问题描述:
从下面的材料里摘出所有含有字符串“مخلوقات”的行，一行一行原样抄出来。查找时区分大小写。

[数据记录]
========

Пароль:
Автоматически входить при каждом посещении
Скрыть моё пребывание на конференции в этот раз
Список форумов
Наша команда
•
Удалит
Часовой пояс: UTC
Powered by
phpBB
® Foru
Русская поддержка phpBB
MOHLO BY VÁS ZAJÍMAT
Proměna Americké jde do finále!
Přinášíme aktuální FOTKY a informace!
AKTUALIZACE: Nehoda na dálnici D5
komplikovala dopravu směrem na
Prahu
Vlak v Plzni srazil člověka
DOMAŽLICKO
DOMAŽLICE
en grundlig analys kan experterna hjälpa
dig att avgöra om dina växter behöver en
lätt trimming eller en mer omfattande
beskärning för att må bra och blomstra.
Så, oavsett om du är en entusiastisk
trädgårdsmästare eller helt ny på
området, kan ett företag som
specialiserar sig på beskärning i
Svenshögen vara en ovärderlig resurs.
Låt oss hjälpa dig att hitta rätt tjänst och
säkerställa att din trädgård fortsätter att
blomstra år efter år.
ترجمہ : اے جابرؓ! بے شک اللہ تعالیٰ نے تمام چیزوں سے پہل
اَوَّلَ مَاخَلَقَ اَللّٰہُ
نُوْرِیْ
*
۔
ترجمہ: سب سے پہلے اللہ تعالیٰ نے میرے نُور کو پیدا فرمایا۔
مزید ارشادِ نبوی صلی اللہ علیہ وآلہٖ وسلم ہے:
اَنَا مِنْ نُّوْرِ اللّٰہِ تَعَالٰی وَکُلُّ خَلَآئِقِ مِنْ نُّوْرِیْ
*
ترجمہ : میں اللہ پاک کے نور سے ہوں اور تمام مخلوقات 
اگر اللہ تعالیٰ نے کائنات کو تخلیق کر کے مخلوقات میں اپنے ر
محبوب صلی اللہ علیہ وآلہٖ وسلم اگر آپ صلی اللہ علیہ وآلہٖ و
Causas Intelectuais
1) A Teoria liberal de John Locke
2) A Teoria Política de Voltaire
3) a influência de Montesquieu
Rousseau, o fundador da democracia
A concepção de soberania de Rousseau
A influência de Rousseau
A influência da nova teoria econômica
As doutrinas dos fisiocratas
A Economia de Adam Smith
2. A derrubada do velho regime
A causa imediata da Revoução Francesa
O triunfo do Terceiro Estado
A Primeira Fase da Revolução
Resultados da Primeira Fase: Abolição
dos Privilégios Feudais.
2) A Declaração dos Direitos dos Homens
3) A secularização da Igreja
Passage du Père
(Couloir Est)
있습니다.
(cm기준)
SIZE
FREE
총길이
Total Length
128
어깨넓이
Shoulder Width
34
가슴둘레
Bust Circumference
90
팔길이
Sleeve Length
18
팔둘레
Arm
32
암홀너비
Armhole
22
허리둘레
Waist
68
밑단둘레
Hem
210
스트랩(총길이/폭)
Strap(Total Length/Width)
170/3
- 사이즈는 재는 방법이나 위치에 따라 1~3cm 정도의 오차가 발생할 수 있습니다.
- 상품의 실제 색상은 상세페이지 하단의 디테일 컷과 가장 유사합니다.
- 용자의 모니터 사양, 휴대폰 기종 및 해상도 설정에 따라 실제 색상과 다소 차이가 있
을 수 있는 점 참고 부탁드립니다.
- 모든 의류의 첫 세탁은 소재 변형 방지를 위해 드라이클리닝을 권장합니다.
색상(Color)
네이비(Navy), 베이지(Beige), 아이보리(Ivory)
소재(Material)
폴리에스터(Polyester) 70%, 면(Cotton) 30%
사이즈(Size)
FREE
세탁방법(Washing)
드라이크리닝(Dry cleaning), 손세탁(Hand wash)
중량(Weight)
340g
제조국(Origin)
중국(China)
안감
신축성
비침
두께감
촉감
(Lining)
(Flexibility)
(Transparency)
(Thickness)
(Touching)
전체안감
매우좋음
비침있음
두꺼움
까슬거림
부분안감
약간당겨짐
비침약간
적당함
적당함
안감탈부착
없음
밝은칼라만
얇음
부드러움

========

你的回答:
ترجمہ : میں اللہ پاک کے نور سے ہوں اور تمام مخلوقات 
اگر اللہ تعالیٰ نے کائنات کو تخلیق کر کے مخلوقات میں اپنے ر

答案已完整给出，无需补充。